Work instruction:
Make an exact transcript of the lines in the data below, starting with the one containing "right wrist: (693, 276, -17)" and going on through the one containing "right ankle: (614, 744, 46)", with both included and the pictures left out.

Source records

..............................

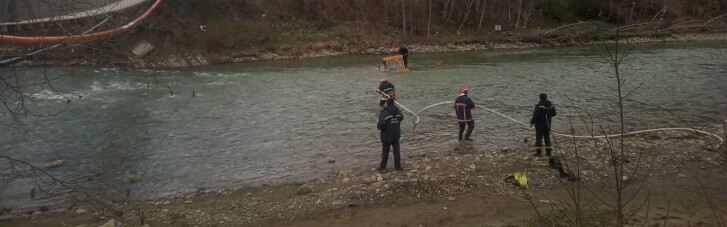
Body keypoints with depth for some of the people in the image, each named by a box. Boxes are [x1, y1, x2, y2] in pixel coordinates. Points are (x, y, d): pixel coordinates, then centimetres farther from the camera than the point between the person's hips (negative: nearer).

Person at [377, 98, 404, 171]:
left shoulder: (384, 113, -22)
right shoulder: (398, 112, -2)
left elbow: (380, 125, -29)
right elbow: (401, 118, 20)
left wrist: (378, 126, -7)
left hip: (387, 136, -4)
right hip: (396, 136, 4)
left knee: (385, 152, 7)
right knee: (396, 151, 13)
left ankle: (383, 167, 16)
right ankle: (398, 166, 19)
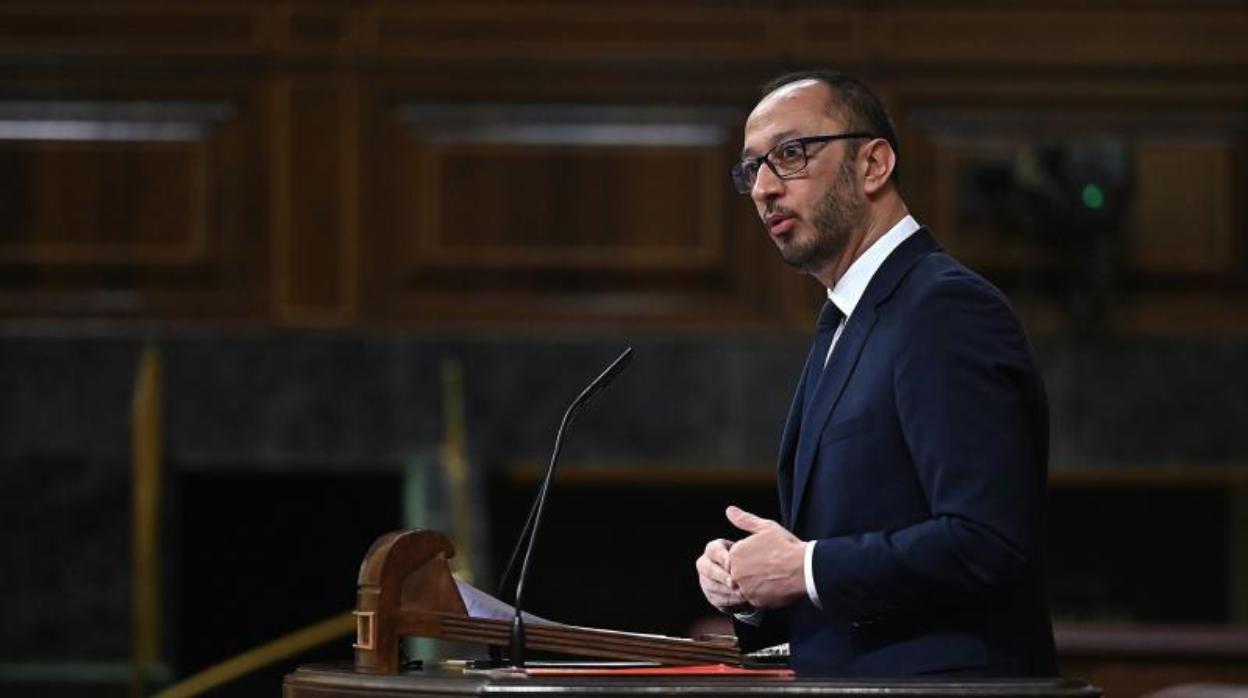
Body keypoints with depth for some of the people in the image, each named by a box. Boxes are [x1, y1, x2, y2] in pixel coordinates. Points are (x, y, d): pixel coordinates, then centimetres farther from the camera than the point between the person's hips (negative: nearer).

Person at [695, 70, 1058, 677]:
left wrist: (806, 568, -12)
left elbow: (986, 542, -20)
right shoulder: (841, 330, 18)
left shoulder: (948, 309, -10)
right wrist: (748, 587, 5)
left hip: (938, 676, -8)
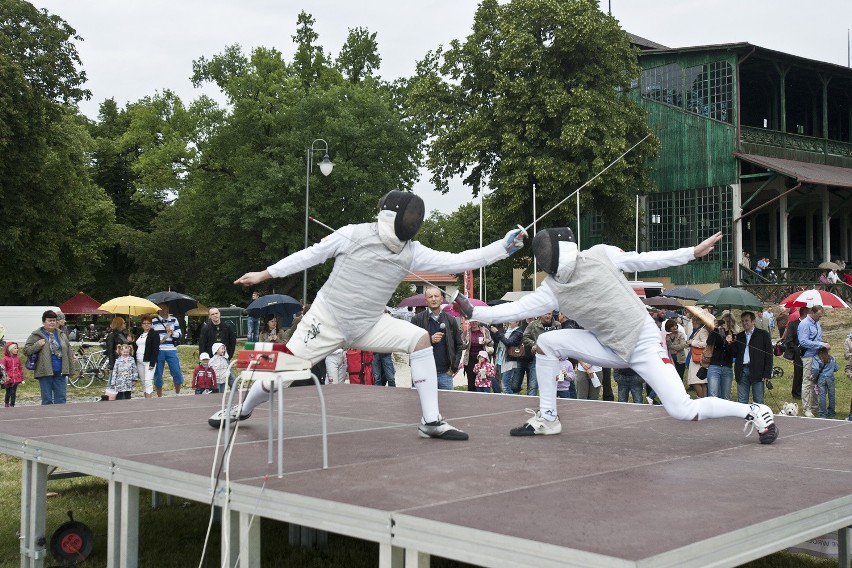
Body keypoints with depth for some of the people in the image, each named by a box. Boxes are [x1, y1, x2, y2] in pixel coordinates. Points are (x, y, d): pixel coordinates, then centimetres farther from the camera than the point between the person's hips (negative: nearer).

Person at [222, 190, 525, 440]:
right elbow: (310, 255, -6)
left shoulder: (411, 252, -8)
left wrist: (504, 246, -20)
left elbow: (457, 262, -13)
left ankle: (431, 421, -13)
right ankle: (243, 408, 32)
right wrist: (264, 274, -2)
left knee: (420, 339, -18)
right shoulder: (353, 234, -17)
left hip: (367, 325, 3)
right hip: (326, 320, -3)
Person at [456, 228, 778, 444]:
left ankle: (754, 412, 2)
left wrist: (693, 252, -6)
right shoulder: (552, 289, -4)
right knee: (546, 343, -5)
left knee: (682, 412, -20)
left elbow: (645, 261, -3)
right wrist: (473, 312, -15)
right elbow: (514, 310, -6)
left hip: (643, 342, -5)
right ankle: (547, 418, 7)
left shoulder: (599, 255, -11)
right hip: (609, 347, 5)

..............................

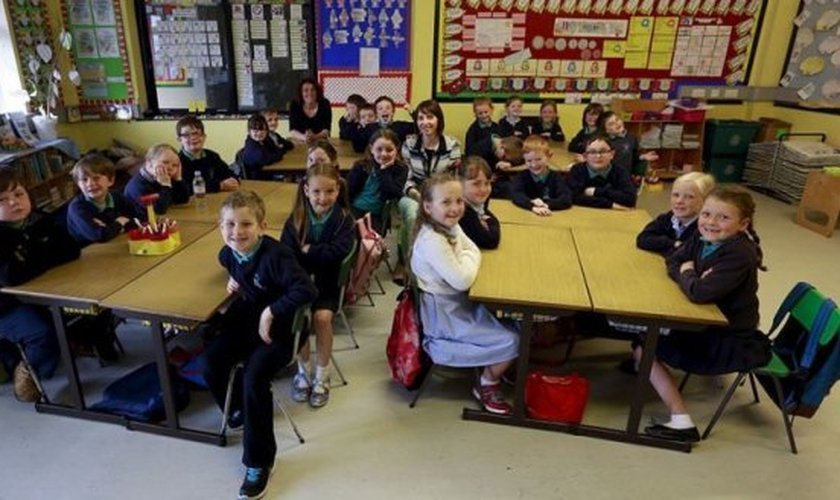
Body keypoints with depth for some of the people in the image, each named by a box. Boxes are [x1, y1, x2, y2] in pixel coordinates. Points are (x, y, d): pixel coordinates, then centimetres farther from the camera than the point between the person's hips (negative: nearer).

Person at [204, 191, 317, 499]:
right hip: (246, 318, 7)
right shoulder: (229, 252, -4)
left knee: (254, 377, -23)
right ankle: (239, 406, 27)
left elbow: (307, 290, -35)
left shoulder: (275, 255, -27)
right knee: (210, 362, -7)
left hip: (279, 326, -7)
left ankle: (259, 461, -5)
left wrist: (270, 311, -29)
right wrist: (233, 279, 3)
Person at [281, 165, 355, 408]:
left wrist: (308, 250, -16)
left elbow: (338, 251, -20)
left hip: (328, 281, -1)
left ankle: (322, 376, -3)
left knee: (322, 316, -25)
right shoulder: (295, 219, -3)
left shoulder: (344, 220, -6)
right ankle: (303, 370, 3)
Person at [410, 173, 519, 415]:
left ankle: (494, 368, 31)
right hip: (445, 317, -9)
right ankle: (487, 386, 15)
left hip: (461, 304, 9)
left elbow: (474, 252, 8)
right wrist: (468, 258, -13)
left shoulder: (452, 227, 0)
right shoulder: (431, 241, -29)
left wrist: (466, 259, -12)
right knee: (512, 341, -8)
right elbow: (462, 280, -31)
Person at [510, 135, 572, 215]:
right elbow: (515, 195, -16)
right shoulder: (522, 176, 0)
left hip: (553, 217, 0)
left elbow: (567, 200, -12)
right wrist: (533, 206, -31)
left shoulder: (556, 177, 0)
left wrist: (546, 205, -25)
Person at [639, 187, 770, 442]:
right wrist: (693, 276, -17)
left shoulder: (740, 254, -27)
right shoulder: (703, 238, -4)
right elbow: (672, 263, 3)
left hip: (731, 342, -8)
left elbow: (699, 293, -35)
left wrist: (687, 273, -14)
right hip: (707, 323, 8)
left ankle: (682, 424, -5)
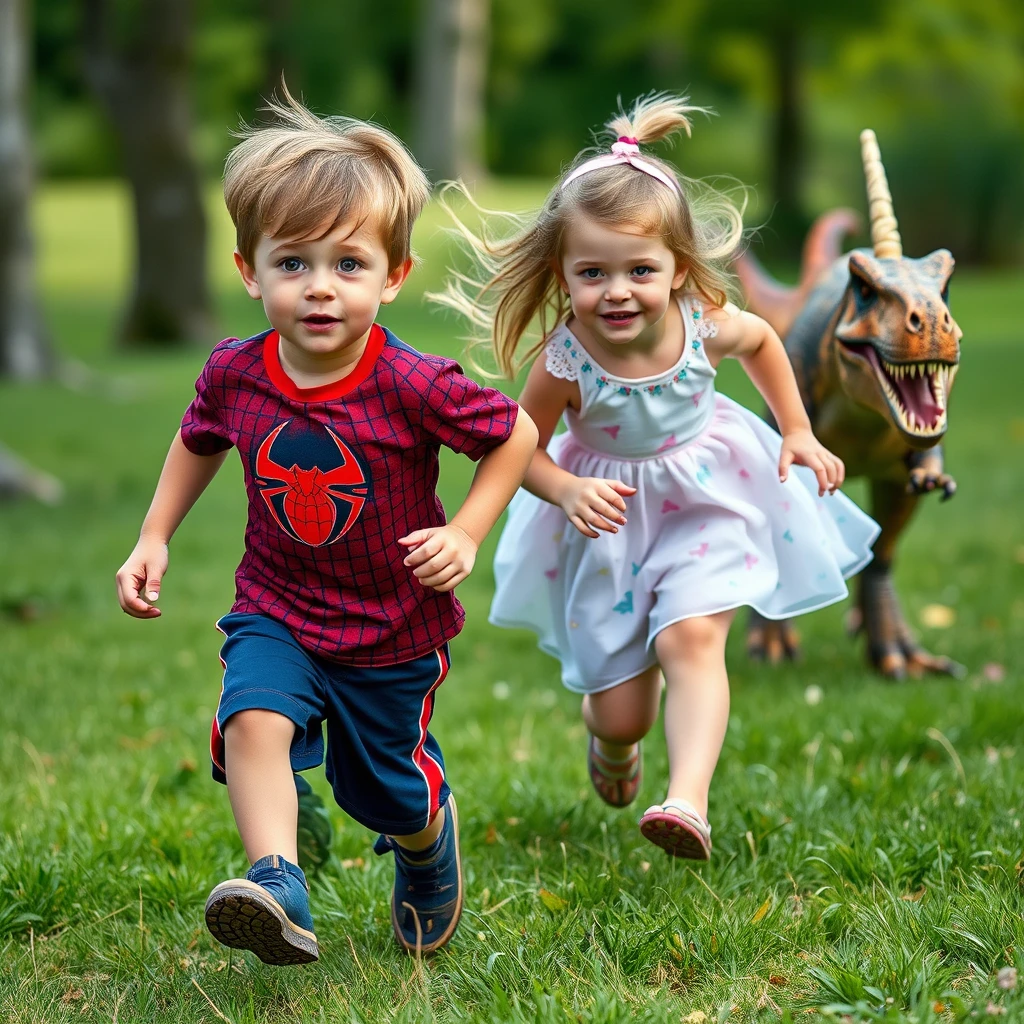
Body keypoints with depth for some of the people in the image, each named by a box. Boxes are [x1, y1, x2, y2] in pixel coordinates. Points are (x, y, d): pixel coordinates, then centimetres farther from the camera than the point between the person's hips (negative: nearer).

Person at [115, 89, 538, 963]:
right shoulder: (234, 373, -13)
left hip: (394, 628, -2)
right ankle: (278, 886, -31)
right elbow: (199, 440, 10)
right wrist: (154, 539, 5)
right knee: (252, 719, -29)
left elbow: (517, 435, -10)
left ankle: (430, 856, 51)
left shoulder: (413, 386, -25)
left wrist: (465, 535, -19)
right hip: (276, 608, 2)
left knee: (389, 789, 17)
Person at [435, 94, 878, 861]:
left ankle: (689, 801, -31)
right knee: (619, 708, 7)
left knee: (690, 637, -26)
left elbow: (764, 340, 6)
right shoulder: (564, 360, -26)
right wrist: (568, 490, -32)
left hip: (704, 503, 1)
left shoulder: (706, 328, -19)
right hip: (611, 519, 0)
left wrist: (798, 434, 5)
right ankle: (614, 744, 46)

..............................

Output of the exercise:
right wrist: (693, 276, -17)
left shoulder: (740, 254, -27)
right shoulder: (703, 238, -4)
right elbow: (672, 263, 3)
left hip: (731, 342, -8)
left elbow: (699, 293, -35)
left wrist: (687, 273, -14)
right hip: (707, 323, 8)
left ankle: (682, 424, -5)
Body keypoints with depth for some of the people in the image, each named by a box. Boxes are [x1, y1, x2, y2] in pixel coordinates. Points are (x, y, d): pixel coordinates, then centimetres farther from the camera than the point between the person's hips (negative: nearer).

Person at [115, 89, 538, 963]:
right shoulder: (234, 373, -13)
left hip: (394, 628, -2)
right ankle: (278, 886, -31)
right elbow: (199, 440, 10)
right wrist: (154, 539, 5)
right knee: (252, 719, -29)
left elbow: (517, 435, -10)
left ankle: (430, 856, 51)
left shoulder: (413, 386, -25)
left wrist: (465, 535, -19)
right hip: (276, 608, 2)
left knee: (389, 789, 17)
Person at [435, 94, 878, 861]:
left ankle: (689, 801, -31)
right knee: (619, 708, 7)
left knee: (690, 637, -26)
left elbow: (764, 340, 6)
right shoulder: (564, 360, -26)
right wrist: (568, 490, -32)
left hip: (704, 503, 1)
left shoulder: (706, 328, -19)
right hip: (611, 519, 0)
left wrist: (798, 434, 5)
right ankle: (614, 744, 46)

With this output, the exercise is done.